— BEGIN RECORDS FOR THIS EXERCISE —

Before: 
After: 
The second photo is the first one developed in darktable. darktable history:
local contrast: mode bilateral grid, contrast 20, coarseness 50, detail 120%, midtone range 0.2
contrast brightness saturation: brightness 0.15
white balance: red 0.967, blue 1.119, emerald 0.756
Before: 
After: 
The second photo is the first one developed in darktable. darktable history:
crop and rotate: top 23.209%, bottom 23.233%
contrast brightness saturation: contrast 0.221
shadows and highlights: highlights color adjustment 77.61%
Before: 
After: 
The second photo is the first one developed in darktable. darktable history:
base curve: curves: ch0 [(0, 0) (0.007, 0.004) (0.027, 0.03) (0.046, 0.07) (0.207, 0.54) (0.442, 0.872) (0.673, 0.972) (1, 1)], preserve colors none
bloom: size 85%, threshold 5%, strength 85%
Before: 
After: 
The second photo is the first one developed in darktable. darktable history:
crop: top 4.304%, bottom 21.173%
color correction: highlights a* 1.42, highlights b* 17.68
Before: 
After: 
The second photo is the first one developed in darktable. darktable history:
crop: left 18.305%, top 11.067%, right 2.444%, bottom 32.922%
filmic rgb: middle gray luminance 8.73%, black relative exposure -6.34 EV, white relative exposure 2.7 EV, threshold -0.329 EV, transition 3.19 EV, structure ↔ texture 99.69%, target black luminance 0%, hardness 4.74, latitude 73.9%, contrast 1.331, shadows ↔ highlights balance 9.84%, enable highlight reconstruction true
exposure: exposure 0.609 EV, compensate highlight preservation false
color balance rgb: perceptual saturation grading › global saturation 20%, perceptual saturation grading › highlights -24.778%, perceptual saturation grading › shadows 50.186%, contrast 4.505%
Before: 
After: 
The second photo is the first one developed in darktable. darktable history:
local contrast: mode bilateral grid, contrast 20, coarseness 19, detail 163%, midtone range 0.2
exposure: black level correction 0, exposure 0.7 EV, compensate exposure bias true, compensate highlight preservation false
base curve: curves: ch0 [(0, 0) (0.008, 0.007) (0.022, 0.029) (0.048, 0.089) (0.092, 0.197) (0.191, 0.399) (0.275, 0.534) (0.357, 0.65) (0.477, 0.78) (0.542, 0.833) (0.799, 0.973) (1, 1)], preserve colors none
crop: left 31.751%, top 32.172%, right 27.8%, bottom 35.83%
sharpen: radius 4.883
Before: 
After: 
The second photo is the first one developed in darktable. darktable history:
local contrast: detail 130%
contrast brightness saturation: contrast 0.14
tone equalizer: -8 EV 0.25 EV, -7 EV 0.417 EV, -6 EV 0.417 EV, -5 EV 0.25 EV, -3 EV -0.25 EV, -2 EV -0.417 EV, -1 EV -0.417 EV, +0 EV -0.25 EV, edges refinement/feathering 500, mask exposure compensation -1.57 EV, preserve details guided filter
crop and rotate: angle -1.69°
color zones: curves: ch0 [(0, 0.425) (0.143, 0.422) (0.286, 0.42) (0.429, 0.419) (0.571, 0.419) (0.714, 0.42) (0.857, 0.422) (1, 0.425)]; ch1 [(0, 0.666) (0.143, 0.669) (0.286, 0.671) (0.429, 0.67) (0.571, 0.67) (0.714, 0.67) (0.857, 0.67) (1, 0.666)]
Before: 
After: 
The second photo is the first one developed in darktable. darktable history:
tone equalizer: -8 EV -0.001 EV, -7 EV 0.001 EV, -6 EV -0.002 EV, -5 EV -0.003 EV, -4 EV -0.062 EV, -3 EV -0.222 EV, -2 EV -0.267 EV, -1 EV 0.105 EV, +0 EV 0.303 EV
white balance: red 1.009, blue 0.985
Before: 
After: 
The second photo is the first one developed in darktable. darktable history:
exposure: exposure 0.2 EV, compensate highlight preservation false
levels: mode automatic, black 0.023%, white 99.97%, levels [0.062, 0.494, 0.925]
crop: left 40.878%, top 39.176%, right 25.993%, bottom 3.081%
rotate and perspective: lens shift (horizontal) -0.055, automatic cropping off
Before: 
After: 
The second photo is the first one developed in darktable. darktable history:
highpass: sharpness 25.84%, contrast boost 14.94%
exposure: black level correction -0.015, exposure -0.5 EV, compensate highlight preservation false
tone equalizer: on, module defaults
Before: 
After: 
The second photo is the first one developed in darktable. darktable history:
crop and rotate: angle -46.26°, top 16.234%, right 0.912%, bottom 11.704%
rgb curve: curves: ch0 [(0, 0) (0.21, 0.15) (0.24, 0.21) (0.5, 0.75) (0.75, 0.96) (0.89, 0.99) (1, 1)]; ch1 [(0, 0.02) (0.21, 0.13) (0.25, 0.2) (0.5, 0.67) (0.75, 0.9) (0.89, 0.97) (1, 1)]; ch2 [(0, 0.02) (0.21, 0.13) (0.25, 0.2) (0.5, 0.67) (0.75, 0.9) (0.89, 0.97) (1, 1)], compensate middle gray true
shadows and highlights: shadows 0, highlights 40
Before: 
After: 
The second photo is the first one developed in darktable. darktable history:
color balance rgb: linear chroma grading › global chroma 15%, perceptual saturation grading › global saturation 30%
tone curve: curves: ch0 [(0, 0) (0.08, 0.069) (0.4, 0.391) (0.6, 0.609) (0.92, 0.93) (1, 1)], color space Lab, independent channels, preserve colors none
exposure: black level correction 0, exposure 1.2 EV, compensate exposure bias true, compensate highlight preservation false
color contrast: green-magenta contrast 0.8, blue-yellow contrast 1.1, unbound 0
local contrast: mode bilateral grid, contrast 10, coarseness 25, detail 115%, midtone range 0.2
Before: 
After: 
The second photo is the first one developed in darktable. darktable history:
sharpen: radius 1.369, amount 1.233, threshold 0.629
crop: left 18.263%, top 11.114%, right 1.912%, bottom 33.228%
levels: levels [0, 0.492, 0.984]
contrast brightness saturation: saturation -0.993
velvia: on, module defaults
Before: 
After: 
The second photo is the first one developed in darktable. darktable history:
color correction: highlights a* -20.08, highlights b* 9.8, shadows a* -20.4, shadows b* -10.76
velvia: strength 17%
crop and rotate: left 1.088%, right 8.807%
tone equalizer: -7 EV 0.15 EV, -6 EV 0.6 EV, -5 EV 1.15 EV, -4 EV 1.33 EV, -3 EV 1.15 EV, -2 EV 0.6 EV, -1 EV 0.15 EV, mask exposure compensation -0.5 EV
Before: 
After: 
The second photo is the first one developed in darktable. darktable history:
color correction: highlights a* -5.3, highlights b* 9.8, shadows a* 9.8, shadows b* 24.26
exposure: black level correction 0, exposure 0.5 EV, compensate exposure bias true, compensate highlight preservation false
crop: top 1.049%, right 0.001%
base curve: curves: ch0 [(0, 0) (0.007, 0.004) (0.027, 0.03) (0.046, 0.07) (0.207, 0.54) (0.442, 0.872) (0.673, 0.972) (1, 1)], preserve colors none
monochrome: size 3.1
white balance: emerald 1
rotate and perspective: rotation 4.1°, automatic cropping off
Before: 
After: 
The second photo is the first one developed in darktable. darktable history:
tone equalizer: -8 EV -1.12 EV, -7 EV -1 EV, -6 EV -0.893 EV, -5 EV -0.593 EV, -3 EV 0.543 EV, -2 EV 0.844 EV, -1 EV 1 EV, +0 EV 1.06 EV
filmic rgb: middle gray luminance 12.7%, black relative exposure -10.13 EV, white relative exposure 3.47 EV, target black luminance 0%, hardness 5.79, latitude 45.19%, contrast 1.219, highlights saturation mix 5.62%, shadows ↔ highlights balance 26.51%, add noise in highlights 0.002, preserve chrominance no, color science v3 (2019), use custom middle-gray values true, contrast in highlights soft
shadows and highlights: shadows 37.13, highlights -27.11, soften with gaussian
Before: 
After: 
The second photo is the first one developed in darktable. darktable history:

— END RECORDS FOR THIS EXERCISE —

## [EXERCISE GOAL]
Rewrite the listing above, substituting "edit history" for every occurrence of "darktable history" and leaving everything else unchanged.

## [RESULT FOR THIS TASK]
Before: 
After: 
The second photo is the first one developed in darktable. edit history:
local contrast: mode bilateral grid, contrast 20, coarseness 50, detail 120%, midtone range 0.2
contrast brightness saturation: brightness 0.15
white balance: red 0.967, blue 1.119, emerald 0.756
Before: 
After: 
The second photo is the first one developed in darktable. edit history:
crop and rotate: top 23.209%, bottom 23.233%
contrast brightness saturation: contrast 0.221
shadows and highlights: highlights color adjustment 77.61%
Before: 
After: 
The second photo is the first one developed in darktable. edit history:
base curve: curves: ch0 [(0, 0) (0.007, 0.004) (0.027, 0.03) (0.046, 0.07) (0.207, 0.54) (0.442, 0.872) (0.673, 0.972) (1, 1)], preserve colors none
bloom: size 85%, threshold 5%, strength 85%
Before: 
After: 
The second photo is the first one developed in darktable. edit history:
crop: top 4.304%, bottom 21.173%
color correction: highlights a* 1.42, highlights b* 17.68
Before: 
After: 
The second photo is the first one developed in darktable. edit history:
crop: left 18.305%, top 11.067%, right 2.444%, bottom 32.922%
filmic rgb: middle gray luminance 8.73%, black relative exposure -6.34 EV, white relative exposure 2.7 EV, threshold -0.329 EV, transition 3.19 EV, structure ↔ texture 99.69%, target black luminance 0%, hardness 4.74, latitude 73.9%, contrast 1.331, shadows ↔ highlights balance 9.84%, enable highlight reconstruction true
exposure: exposure 0.609 EV, compensate highlight preservation false
color balance rgb: perceptual saturation grading › global saturation 20%, perceptual saturation grading › highlights -24.778%, perceptual saturation grading › shadows 50.186%, contrast 4.505%
Before: 
After: 
The second photo is the first one developed in darktable. edit history:
local contrast: mode bilateral grid, contrast 20, coarseness 19, detail 163%, midtone range 0.2
exposure: black level correction 0, exposure 0.7 EV, compensate exposure bias true, compensate highlight preservation false
base curve: curves: ch0 [(0, 0) (0.008, 0.007) (0.022, 0.029) (0.048, 0.089) (0.092, 0.197) (0.191, 0.399) (0.275, 0.534) (0.357, 0.65) (0.477, 0.78) (0.542, 0.833) (0.799, 0.973) (1, 1)], preserve colors none
crop: left 31.751%, top 32.172%, right 27.8%, bottom 35.83%
sharpen: radius 4.883
Before: 
After: 
The second photo is the first one developed in darktable. edit history:
local contrast: detail 130%
contrast brightness saturation: contrast 0.14
tone equalizer: -8 EV 0.25 EV, -7 EV 0.417 EV, -6 EV 0.417 EV, -5 EV 0.25 EV, -3 EV -0.25 EV, -2 EV -0.417 EV, -1 EV -0.417 EV, +0 EV -0.25 EV, edges refinement/feathering 500, mask exposure compensation -1.57 EV, preserve details guided filter
crop and rotate: angle -1.69°
color zones: curves: ch0 [(0, 0.425) (0.143, 0.422) (0.286, 0.42) (0.429, 0.419) (0.571, 0.419) (0.714, 0.42) (0.857, 0.422) (1, 0.425)]; ch1 [(0, 0.666) (0.143, 0.669) (0.286, 0.671) (0.429, 0.67) (0.571, 0.67) (0.714, 0.67) (0.857, 0.67) (1, 0.666)]
Before: 
After: 
The second photo is the first one developed in darktable. edit history:
tone equalizer: -8 EV -0.001 EV, -7 EV 0.001 EV, -6 EV -0.002 EV, -5 EV -0.003 EV, -4 EV -0.062 EV, -3 EV -0.222 EV, -2 EV -0.267 EV, -1 EV 0.105 EV, +0 EV 0.303 EV
white balance: red 1.009, blue 0.985
Before: 
After: 
The second photo is the first one developed in darktable. edit history:
exposure: exposure 0.2 EV, compensate highlight preservation false
levels: mode automatic, black 0.023%, white 99.97%, levels [0.062, 0.494, 0.925]
crop: left 40.878%, top 39.176%, right 25.993%, bottom 3.081%
rotate and perspective: lens shift (horizontal) -0.055, automatic cropping off
Before: 
After: 
The second photo is the first one developed in darktable. edit history:
highpass: sharpness 25.84%, contrast boost 14.94%
exposure: black level correction -0.015, exposure -0.5 EV, compensate highlight preservation false
tone equalizer: on, module defaults
Before: 
After: 
The second photo is the first one developed in darktable. edit history:
crop and rotate: angle -46.26°, top 16.234%, right 0.912%, bottom 11.704%
rgb curve: curves: ch0 [(0, 0) (0.21, 0.15) (0.24, 0.21) (0.5, 0.75) (0.75, 0.96) (0.89, 0.99) (1, 1)]; ch1 [(0, 0.02) (0.21, 0.13) (0.25, 0.2) (0.5, 0.67) (0.75, 0.9) (0.89, 0.97) (1, 1)]; ch2 [(0, 0.02) (0.21, 0.13) (0.25, 0.2) (0.5, 0.67) (0.75, 0.9) (0.89, 0.97) (1, 1)], compensate middle gray true
shadows and highlights: shadows 0, highlights 40
Before: 
After: 
The second photo is the first one developed in darktable. edit history:
color balance rgb: linear chroma grading › global chroma 15%, perceptual saturation grading › global saturation 30%
tone curve: curves: ch0 [(0, 0) (0.08, 0.069) (0.4, 0.391) (0.6, 0.609) (0.92, 0.93) (1, 1)], color space Lab, independent channels, preserve colors none
exposure: black level correction 0, exposure 1.2 EV, compensate exposure bias true, compensate highlight preservation false
color contrast: green-magenta contrast 0.8, blue-yellow contrast 1.1, unbound 0
local contrast: mode bilateral grid, contrast 10, coarseness 25, detail 115%, midtone range 0.2
Before: 
After: 
The second photo is the first one developed in darktable. edit history:
sharpen: radius 1.369, amount 1.233, threshold 0.629
crop: left 18.263%, top 11.114%, right 1.912%, bottom 33.228%
levels: levels [0, 0.492, 0.984]
contrast brightness saturation: saturation -0.993
velvia: on, module defaults
Before: 
After: 
The second photo is the first one developed in darktable. edit history:
color correction: highlights a* -20.08, highlights b* 9.8, shadows a* -20.4, shadows b* -10.76
velvia: strength 17%
crop and rotate: left 1.088%, right 8.807%
tone equalizer: -7 EV 0.15 EV, -6 EV 0.6 EV, -5 EV 1.15 EV, -4 EV 1.33 EV, -3 EV 1.15 EV, -2 EV 0.6 EV, -1 EV 0.15 EV, mask exposure compensation -0.5 EV
Before: 
After: 
The second photo is the first one developed in darktable. edit history:
color correction: highlights a* -5.3, highlights b* 9.8, shadows a* 9.8, shadows b* 24.26
exposure: black level correction 0, exposure 0.5 EV, compensate exposure bias true, compensate highlight preservation false
crop: top 1.049%, right 0.001%
base curve: curves: ch0 [(0, 0) (0.007, 0.004) (0.027, 0.03) (0.046, 0.07) (0.207, 0.54) (0.442, 0.872) (0.673, 0.972) (1, 1)], preserve colors none
monochrome: size 3.1
white balance: emerald 1
rotate and perspective: rotation 4.1°, automatic cropping off
Before: 
After: 
The second photo is the first one developed in darktable. edit history:
tone equalizer: -8 EV -1.12 EV, -7 EV -1 EV, -6 EV -0.893 EV, -5 EV -0.593 EV, -3 EV 0.543 EV, -2 EV 0.844 EV, -1 EV 1 EV, +0 EV 1.06 EV
filmic rgb: middle gray luminance 12.7%, black relative exposure -10.13 EV, white relative exposure 3.47 EV, target black luminance 0%, hardness 5.79, latitude 45.19%, contrast 1.219, highlights saturation mix 5.62%, shadows ↔ highlights balance 26.51%, add noise in highlights 0.002, preserve chrominance no, color science v3 (2019), use custom middle-gray values true, contrast in highlights soft
shadows and highlights: shadows 37.13, highlights -27.11, soften with gaussian
Before: 
After: 
The second photo is the first one developed in darktable. edit history:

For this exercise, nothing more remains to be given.